In designing a shower enclosure space, it often occurs that the space available is somewhat larger in one or more dimension that the dimensions of the prefabricated shower base modules available on the market. When this happens, the sizes of the available shower base modules are “between sizes” relative to the available space for the enclosure. Obviously, it is always desirable to make the shower enclosure volume as large as possible, especially where the available “extra” space would otherwise be unused volume hidden between adjacent walls.
Therefore, a need exists for, among other things, methods for manufacturing and installing prefabricated shower benches in a system including prefabricated shower modules to produce a tiled shower enclosure, and the resulting benches, to overcome the shortcomings of the prior art.
Before describing in detail exemplary embodiments that are in accordance with the present invention, it should be observed that the embodiments reside primarily in combinations of apparatus components and processing steps related to implementing a method for improving manufacturability of a pre-molded leak-proof shower module having surfaces for receiving shower tile or stone thereon and the associated shower module. Accordingly, the apparatus and method components have been represented where appropriate by conventional symbols in the drawings, showing only those specific details that are pertinent to understanding the embodiments of the present invention so as not to obscure the disclosure with details that will be readily apparent to those of ordinary skill in the art having the benefit of the description herein.
In this document, relational terms, such as “first” and “second,” “top” and “bottom,” and the like, may be used solely to distinguish one entity or element from another entity or element without necessarily requiring or implying any physical or logical relationship or order between such entities or elements. The terms “comprises,” “comprising,” or any other variation thereof are intended to cover a non-exclusive inclusion, such that a process, method, article, or apparatus that comprises a list of elements does not include only those elements, but may include other elements not expressly listed or inherent to such process, method, article, or apparatus. The term “plurality of” as used in connection with any object or action means two or more of such object or action. A claim element proceeded by the article “a” or “an” does not, without more constraints, preclude the existence of additional identical elements in the process, method, article, or apparatus that includes the element. The term “tile” also encompasses “stone” and/or “marble.” The term “tiled” means any surface having tile, stone, and/or marble applied thereon. The term “sidewall,” in relation to a shower module, means any vertical surface rising above the floor of the shower module along one or more peripheral edges and may be any height or any width, including, without limitation, an integrated curb. The term “shower enclosure space” refers to the volume defined by the framed-out walls, the area where the shower door or access area will reside, the bathroom sub-floor, and the ceiling.
Generally, the present invention encompasses a prefabricated modular system for constructing a tiled shower enclosure; an improved prefabricated shower module, modular curb, and shower seat for use within the system, and methods for manufacturing and installing the above components.
■ ■ ■ ■
_SET OF TASKS_
1. In the shower module text, what does the term "plurality of" mean?
2. Write out everything in the shower module text from "Before describing in" down to "the description herein.", switching "shower module" to "shower pan".
3. Continue the shower module text past its final sentence.

_DATASET CONTENT_
■ ■ ■ ■
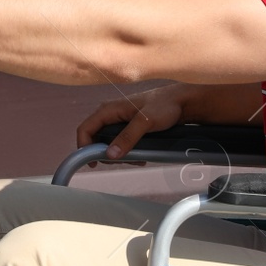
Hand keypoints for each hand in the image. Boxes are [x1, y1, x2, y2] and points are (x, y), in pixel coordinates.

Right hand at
■ ■ ■ ■
_ANSWERS TO THIS EXERCISE_
1. It means two or more of such object or action.

2.
Before describing in detail exemplary embodiments that are in accordance with the present invention, it should be observed that the embodiments reside primarily in combinations of apparatus components and processing steps related to implementing a method for improving manufacturability of a pre-molded leak-proof shower pan having surfaces for receiving shower tile or stone thereon and the associated shower pan. Accordingly, the apparatus and method components have been represented where appropriate by conventional symbols in the drawings, showing only those specific details that are pertinent to understanding the embodiments of the present invention so as not to obscure the disclosure with details that will be readily apparent to those of ordinary skill in the art having the benefit of the description herein.

3.
In describing the invention, reference will be made to a prefabricated leak-proof shower module suitable for use in constructing a tiled shower, which includes a plurality of sidewalls, and a floor that is bounded along at least one peripheral edge by at least one sidewall that extends vertically from the peripheral edge. The floor has an upper surface sloping downward from each peripheral edge toward a drain aperture and a lower surface with a plurality of support ribs, where each support rib extends downward from the lower surface to terminate in a common horizontal plane. Additionally, the upper surface may contain a plurality of pitching ribs which provide a uniform pitch from each peripheral edge to the drain aperture. Each support rib runs and each pitching rib runs either parallel to, perpendicular to, or at an acute angle to, at least one peripheral edge of the floor. The shower module may be created using polyurethane reaction injection molding processing. Alternative embodiments may include a horizontal bottom plane and/or an integrated molded curb.
A slightly modified version of a prefabricated modular curb suitable for use in constructing a tiled shower enclosure includes a mounting wall with an outer surface for engaging a sidewall of a shower module, an exterior wall, and a top wall that extends from an upper edge of the exterior wall to the upper edge of the mounting wall in a plane either substantially perpendicular to the mounting wall and to the exterior wall or pitching downward from the exterior wall to the mounting wall. The curb further includes at least one reinforcing curb rib that is attached to at least one of the top curb wall, the inner surface of the mounting wall, the inner surface of the exterior wall, and the bottom wall if any, and which rib runs either parallel to, perpendicular to, or at an acute angle to the mounting wall or the exterior wall.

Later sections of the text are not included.